The European Banking Authority (EBA) has published its final draft Regulatory Technical Standards (RTS) on the separation of payment card schemes and processing entities, under article 7(6) of the European Interchange Fees Regulation. The draft RTS have also been submitted to the European Commission, Parliament and Council for possible adoption. In all probability, they will be in force before the end of the year.

The European Interchange Fees Regulation has been fully in force and directly applicable across the EU since 9 June 2016. It’s best known for capping interchange fees on debit and credit card transactions, but it also requires the separation of payment card schemes and processing entities – even if it doesn’t say much about what this means.

Article 7 of the Regulation provides that:

(1) Payment card schemes and processing entities:

(a) shall be independent in terms of accounting, organisation and decision-making processes; [and]

(b) shall not present prices for payment card scheme and processing activities in a bundled manner and shall not cross-subsidize such activities;

(3) Payment card schemes shall allow for the possibility that authorization and clearing messages of single card-based payment transactions be separated and processed by different processing entities.

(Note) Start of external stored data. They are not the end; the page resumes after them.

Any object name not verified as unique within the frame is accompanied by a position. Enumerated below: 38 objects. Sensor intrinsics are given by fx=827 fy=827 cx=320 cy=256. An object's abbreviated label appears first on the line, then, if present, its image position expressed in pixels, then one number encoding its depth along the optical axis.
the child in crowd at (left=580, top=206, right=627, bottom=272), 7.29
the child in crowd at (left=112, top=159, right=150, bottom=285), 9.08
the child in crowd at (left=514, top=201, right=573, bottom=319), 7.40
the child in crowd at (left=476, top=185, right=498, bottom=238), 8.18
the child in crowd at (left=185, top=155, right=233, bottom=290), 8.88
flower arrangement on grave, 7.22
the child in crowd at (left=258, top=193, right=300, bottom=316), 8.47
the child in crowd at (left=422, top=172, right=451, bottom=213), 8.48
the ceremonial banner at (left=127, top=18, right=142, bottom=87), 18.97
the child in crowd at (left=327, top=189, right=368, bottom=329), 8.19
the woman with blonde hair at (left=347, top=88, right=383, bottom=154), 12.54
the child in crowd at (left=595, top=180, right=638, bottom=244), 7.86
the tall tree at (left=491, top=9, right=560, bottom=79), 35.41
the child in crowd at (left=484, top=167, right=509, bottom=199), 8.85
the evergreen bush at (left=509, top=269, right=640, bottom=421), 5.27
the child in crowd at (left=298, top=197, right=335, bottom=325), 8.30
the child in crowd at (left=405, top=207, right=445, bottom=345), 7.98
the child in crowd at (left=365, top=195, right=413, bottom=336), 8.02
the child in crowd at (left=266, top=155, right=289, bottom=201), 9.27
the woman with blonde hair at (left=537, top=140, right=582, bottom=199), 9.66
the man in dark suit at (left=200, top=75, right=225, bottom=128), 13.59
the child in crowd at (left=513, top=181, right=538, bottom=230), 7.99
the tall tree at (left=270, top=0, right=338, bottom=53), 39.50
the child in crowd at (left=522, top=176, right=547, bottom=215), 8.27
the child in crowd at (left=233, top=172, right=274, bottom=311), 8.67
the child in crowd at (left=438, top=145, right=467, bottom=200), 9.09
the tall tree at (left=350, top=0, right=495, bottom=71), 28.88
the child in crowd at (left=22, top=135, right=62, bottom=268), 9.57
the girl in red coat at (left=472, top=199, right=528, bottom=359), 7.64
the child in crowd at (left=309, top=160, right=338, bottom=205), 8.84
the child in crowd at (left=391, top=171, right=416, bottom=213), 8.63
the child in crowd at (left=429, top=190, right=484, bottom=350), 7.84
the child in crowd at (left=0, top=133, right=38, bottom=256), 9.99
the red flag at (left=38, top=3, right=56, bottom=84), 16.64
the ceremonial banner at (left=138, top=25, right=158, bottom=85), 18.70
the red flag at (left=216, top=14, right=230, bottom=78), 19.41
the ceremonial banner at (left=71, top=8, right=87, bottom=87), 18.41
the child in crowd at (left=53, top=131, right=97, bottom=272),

(6) The [EBA] may … develop draft regulatory technical standards establishing the requirements to be complied with by payment card scheme and processing entities to ensure the application of … paragraph [(1)(a)] …

The EBA’s draft Regulation Technical Standards supplement this with provisions governing (for example):

  • the allocation of expenses and revenues (article 4)
  • the documentation of transfers of funds between payment card schemes and processing entities (article 5)
  • functional separation (article 7)
  • workspace separation (article 8)
  • the independence of senior management and staff (articles 9 and 10)
  • remuneration (article 11)
  • the use of shared services, and a shared information management system (articles 12 and 13)
  • the independence of management bodies and operating plans (article 16 and 17)

The European Commission has until 27 October 2016 to decide whether to endorse the EBA’s draft RTS in full, in part or with endorsements. If the Commission adopts the draft in full (as seems likely), the Parliament and Council will have a month to object, which they can extend by a month if they wish. If the Parliament and Council do not object, the RTS will be published in the Official Journal of the EU and enter into force on the 20th day after that. We should probably therefore expect them to be in force, and directly applicable in and across the EU, before the end of the year.